The people of Gainesville are being played for fools. They should be outraged at it. But unless someone draws this to their attention, how are they to know? If no-one in the 5th estate researches it and publishes it, they may well fall for it. "
Finally, at After Ellen, a very good question :
I asked my friend, "If you were given only two options: 1) you could die OR 2) you could become a transman, which would you choose?" And she said that she would choose to die because being in a man's body she would feel trapped since her mind wouldn't match it. I, on the other hand, said I would choose to become a man. She said, "But wouldn't you feel trapped in the wrong body like how transgender people do before they transition?" However I don't believe I would, I think I would feel fine about it. It's not that I have ever felt trapped in the wrong body or wanted to transition. I just don't think I would feel trapped if I did.The responses are consistent with the hypothesis I advanced in BiGender and the Brain that some people are BiGendered - able to function to some degree in either gender role - but that most are not.
What do you think? Would you choose option 1 or 2?
I made my choice, but I cheated by being TS in the first place. Rather than a descent into nightmare, it was a blessing beyond belief. Of course, I had to live through 47 years of transsexuality first.... I never came close to suicide though. Nowhere near.
People survive being blind, or quadraplegic, or brain-damaged, and still manage to lead worthwhile lives. Even with a male body, even when things feel terribly, awfully perverse and horrible, all the time, you can still help others.

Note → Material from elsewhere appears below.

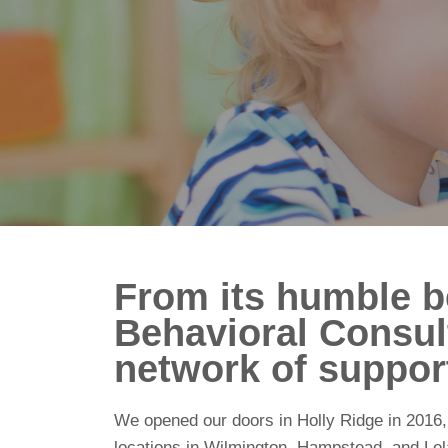
From its humble be
Behavioral Consul
network of support
We opened our doors in Holly Ridge in 2016, 
locations in Wilmington, Hampstead, and Lel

Even if your own life is irretrievably awful, you can still live, and even have a few moments of joy amidst the unending horror. You can save lives, and make your death worthwhile by heroic sacrifice rather than a meaningless self-destruction.It does for a lot, and that is a partial explanation of why so many of us end up in the military. A chance for a death with honour, a death with meaning, and a death which means someone else whose life is worthwhile gets to survive instead. That is a great victory. Victory? No, a veritable Triumph against impossible odds, spitting in the eye of an unjust Fate.
That's what kept me going, anyway.
So, dear readers, what would you choose? An involuntary partial sex change, without full reproductive capacity, or suicide? Comments are open.